Aktive Flatterunterdrückung: Wie hoch ist unsere Reaktionsfähigkeit?
17. Juni 2024
Aktive Flatterunterdrückung: Wie hoch ist unsere Reaktionsfähigkeit?
Flattern ist eine Form der aeroelastischen Instabilität, die sich durch Schwingungen (siehe Abbildung 1) äußert, die entweder zunehmen und schließlich zum Versagen der Struktur führen oder bei einer konstanten Amplitude verbleiben und Ermüdungsprobleme verursachen. Aufgrund der sicherheitsrelevanten Auswirkungen dieses Phänomens muss eine Flatterfreiheit bei der Konstruktion gewährleistet sein. Heutzutage wird dies durch numerische Rechenverfahren vorab geprüft und sollte ein Flugzeugdesign eine Neigung zum Flattern zeigen, muss er verändert werden. Das Ergebnis wäre ein schwerer, weniger optimaler Flugzeug. Ein besserer Ansatz ist der Einsatz aktiver Technologien, um die Steuerfächen des Flugzeugs so auszulenken, dass die Schwingungen effektiv gedämpft werden. Dieses Konzept wird als aktive Flatterunterdrückung (englisch: Active Flutter Suppression AFS) bezeichnet. Es stellt sich jedoch die Frage, ob diese Technologie sicher auf jede Art von flatternden Flugzeugen angewendet werden kann?

::::::

### Aufgabenstellung:
Übertragen Sie den Satz „Aufgrund der sicherheitsrelevanten Auswirkungen dieses Phänomens muss eine Flatterfreiheit bei der Konstruktion gewährleistet sein.“ aus dem Text über aktive Flatterunterdrückung ins Englische. Die Datensätze stehen in keinem Zusammenhang mit dem Text über aktive Flatterunterdrückung.

::::::

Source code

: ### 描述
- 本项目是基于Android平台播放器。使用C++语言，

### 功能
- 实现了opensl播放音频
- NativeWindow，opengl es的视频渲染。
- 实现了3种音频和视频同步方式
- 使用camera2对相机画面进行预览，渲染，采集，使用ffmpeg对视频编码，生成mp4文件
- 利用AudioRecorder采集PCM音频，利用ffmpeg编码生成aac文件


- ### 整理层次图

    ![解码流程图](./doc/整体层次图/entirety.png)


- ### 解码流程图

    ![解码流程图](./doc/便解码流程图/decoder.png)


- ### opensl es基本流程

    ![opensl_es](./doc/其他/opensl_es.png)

::::::

### Lösung:
Because of the safety-relevant effects of this phenomenon, freedom from flutter must be ensured in the design.